When I turned on my television this morning to watch the news, I was saddened once again to see the droves of people screaming and dashing to the right, the left, pushing and pulling each other. It was massive mayhem from a coordinated effort. I edged down on to my couch and watched in wonder and horror.
No, the frenzied scene wasn't from another suicide bomber in Iraq, but the beginning of Black Friday here in the United States when shoppers pushed their way through the doors of a just-opened store. It was a matter of getting the first and best deals from the holiday season.
And, yes, I did watch in wonder and horror.
I wondered what kind of people stand outside in the cold for hours, waiting for a store to open; however, once the doors were unlocked, my wonder turned to horror to see the people stampede their way inside to snag some sale item that will be forgotten by next year. What kind of people are we that allow the commercial industry manipulate such unattractive behavior? Is the sale price worth the cost of losing one's dignity? Did these people dine on turkey yesterday while salivating in anticipation for today's discount?

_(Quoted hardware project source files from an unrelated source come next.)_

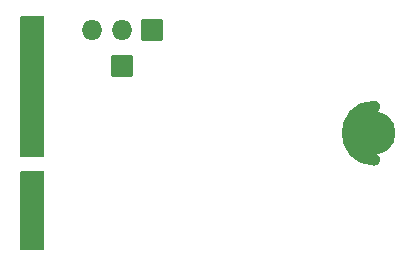
<source format=gbr>
G04 #@! TF.GenerationSoftware,KiCad,Pcbnew,6.0.7-1.fc36*
G04 #@! TF.CreationDate,2022-08-19T16:17:08-04:00*
G04 #@! TF.ProjectId,librem5-m2-breakout,6c696272-656d-4352-9d6d-322d62726561,v0.5.0*
G04 #@! TF.SameCoordinates,Original*
G04 #@! TF.FileFunction,Soldermask,Top*
G04 #@! TF.FilePolarity,Negative*
%FSLAX46Y46*%
G04 Gerber Fmt 4.6, Leading zero omitted, Abs format (unit mm)*
G04 Created by KiCad (PCBNEW 6.0.7-1.fc36) date 2022-08-19 16:17:08*
%MOMM*%
%LPD*%
G01*
G04 APERTURE LIST*
G04 Aperture macros list*
%AMRoundRect*
0 Rectangle with rounded corners*
0 $1 Rounding radius*
0 $2 $3 $4 $5 $6 $7 $8 $9 X,Y pos of 4 corners*
0 Add a 4 corners polygon primitive as box body*
4,1,4,$2,$3,$4,$5,$6,$7,$8,$9,$2,$3,0*
0 Add four circle primitives for the rounded corners*
1,1,$1+$1,$2,$3*
1,1,$1+$1,$4,$5*
1,1,$1+$1,$6,$7*
1,1,$1+$1,$8,$9*
0 Add four rect primitives between the rounded corners*
20,1,$1+$1,$2,$3,$4,$5,0*
20,1,$1+$1,$4,$5,$6,$7,0*
20,1,$1+$1,$6,$7,$8,$9,0*
20,1,$1+$1,$8,$9,$2,$3,0*%
G04 Aperture macros list end*
%ADD10C,1.000000*%
%ADD11C,3.650000*%
%ADD12RoundRect,0.075000X0.850000X0.175000X-0.850000X0.175000X-0.850000X-0.175000X0.850000X-0.175000X0*%
%ADD13RoundRect,0.010000X-0.850000X-0.850000X0.850000X-0.850000X0.850000X0.850000X-0.850000X0.850000X0*%
%ADD14RoundRect,0.010000X-0.850000X0.850000X-0.850000X-0.850000X0.850000X-0.850000X0.850000X0.850000X0*%
%ADD15O,1.720000X1.720000*%
G04 APERTURE END LIST*
D10*
X148850000Y-92750000D02*
G75*
G03*
X148850000Y-97250000I0J-2250000D01*
G01*
X148850000Y-92750000D02*
G75*
G03*
X148850000Y-97250000I0J-2250000D01*
G01*
D11*
X148850000Y-95000000D03*
D12*
X120000000Y-104250000D03*
X120000000Y-103750000D03*
X120000000Y-103250000D03*
X120000000Y-102750000D03*
X120000000Y-102250000D03*
X120000000Y-101750000D03*
X120000000Y-101250000D03*
X120000000Y-100750000D03*
X120000000Y-100250000D03*
X120000000Y-99750000D03*
X120000000Y-99250000D03*
X120000000Y-98750000D03*
X120000000Y-96250000D03*
X120000000Y-95750000D03*
X120000000Y-95250000D03*
X120000000Y-94750000D03*
X120000000Y-94250000D03*
X120000000Y-93750000D03*
X120000000Y-93250000D03*
X120000000Y-92750000D03*
X120000000Y-92250000D03*
X120000000Y-91750000D03*
X120000000Y-91250000D03*
X120000000Y-90750000D03*
X120000000Y-90250000D03*
X120000000Y-89750000D03*
X120000000Y-89250000D03*
X120000000Y-88750000D03*
X120000000Y-88250000D03*
X120000000Y-87750000D03*
X120000000Y-87250000D03*
X120000000Y-86750000D03*
X120000000Y-86250000D03*
X120000000Y-85750000D03*
D13*
X127460000Y-89300000D03*
D14*
X130000000Y-86300000D03*
D15*
X127460000Y-86300000D03*
X124920000Y-86300000D03*
G36*
X120867121Y-85095002D02*
G01*
X120913614Y-85148658D01*
X120925000Y-85201000D01*
X120925000Y-96899000D01*
X120904998Y-96967121D01*
X120851342Y-97013614D01*
X120799000Y-97025000D01*
X118976000Y-97025000D01*
X118907879Y-97004998D01*
X118861386Y-96951342D01*
X118850000Y-96899000D01*
X118850000Y-85201000D01*
X118870002Y-85132879D01*
X118923658Y-85086386D01*
X118976000Y-85075000D01*
X120799000Y-85075000D01*
X120867121Y-85095002D01*
G37*
G36*
X120867121Y-98245002D02*
G01*
X120913614Y-98298658D01*
X120925000Y-98351000D01*
X120925000Y-104799000D01*
X120904998Y-104867121D01*
X120851342Y-104913614D01*
X120799000Y-104925000D01*
X118976000Y-104925000D01*
X118907879Y-104904998D01*
X118861386Y-104851342D01*
X118850000Y-104799000D01*
X118850000Y-98351000D01*
X118870002Y-98282879D01*
X118923658Y-98236386D01*
X118976000Y-98225000D01*
X120799000Y-98225000D01*
X120867121Y-98245002D01*
G37*
G36*
X120907590Y-98218081D02*
G01*
X120924620Y-98223081D01*
X120925185Y-98223673D01*
X120926000Y-98223673D01*
X120926512Y-98224095D01*
X120929403Y-98227432D01*
X120929845Y-98228317D01*
X120931954Y-98238013D01*
X120932000Y-98238438D01*
X120932000Y-104907027D01*
X120931919Y-104907590D01*
X120926919Y-104924620D01*
X120926327Y-104925185D01*
X120926327Y-104926000D01*
X120925905Y-104926512D01*
X120922568Y-104929403D01*
X120921683Y-104929845D01*
X120911987Y-104931954D01*
X120911562Y-104932000D01*
X118867973Y-104932000D01*
X118867410Y-104931919D01*
X118850380Y-104926919D01*
X118849815Y-104926327D01*
X118849000Y-104926327D01*
X118848488Y-104925905D01*
X118845971Y-104923000D01*
X118852000Y-104923000D01*
X120923000Y-104923000D01*
X120923000Y-98227000D01*
X118852000Y-98227000D01*
X118852000Y-104923000D01*
X118845971Y-104923000D01*
X118845597Y-104922568D01*
X118845155Y-104921683D01*
X118843046Y-104911987D01*
X118843000Y-104911562D01*
X118843000Y-98242973D01*
X118843081Y-98242410D01*
X118848081Y-98225380D01*
X118848673Y-98224815D01*
X118848673Y-98224000D01*
X118849095Y-98223488D01*
X118852432Y-98220597D01*
X118853317Y-98220155D01*
X118863013Y-98218046D01*
X118863438Y-98218000D01*
X120907027Y-98218000D01*
X120907590Y-98218081D01*
G37*
G36*
X120907590Y-85068081D02*
G01*
X120924620Y-85073081D01*
X120925185Y-85073673D01*
X120926000Y-85073673D01*
X120926512Y-85074095D01*
X120929403Y-85077432D01*
X120929845Y-85078317D01*
X120931954Y-85088013D01*
X120932000Y-85088438D01*
X120932000Y-97007027D01*
X120931919Y-97007590D01*
X120926919Y-97024620D01*
X120926327Y-97025185D01*
X120926327Y-97026000D01*
X120925905Y-97026512D01*
X120922568Y-97029403D01*
X120921683Y-97029845D01*
X120911987Y-97031954D01*
X120911562Y-97032000D01*
X118867973Y-97032000D01*
X118867410Y-97031919D01*
X118850380Y-97026919D01*
X118849815Y-97026327D01*
X118849000Y-97026327D01*
X118848488Y-97025905D01*
X118845971Y-97023000D01*
X118852000Y-97023000D01*
X120923000Y-97023000D01*
X120923000Y-85077000D01*
X118852000Y-85077000D01*
X118852000Y-97023000D01*
X118845971Y-97023000D01*
X118845597Y-97022568D01*
X118845155Y-97021683D01*
X118843046Y-97011987D01*
X118843000Y-97011562D01*
X118843000Y-85092973D01*
X118843081Y-85092410D01*
X118848081Y-85075380D01*
X118848673Y-85074815D01*
X118848673Y-85074000D01*
X118849095Y-85073488D01*
X118852432Y-85070597D01*
X118853317Y-85070155D01*
X118863013Y-85068046D01*
X118863438Y-85068000D01*
X120907027Y-85068000D01*
X120907590Y-85068081D01*
G37*
M02*

</source>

Granted, I could use a deal. After all, I'm a writer and we know how that pays. Still, the idea of standing outside closed doors in the pitch-dark waiting for a store to open while mentally working out a strategy to be the first to get inside at the turn of the key saddens me. If only that same passion for a discount was directed somewhere more rewarding; if only people raced to help someone, whether it be a neighbor or stranger in need, as quickly as they race for a sale.
Oh, whom am I kidding? It's a new kind of holiday season. Good will toward man has been eclipsed by getting the best deal, no matter the cost.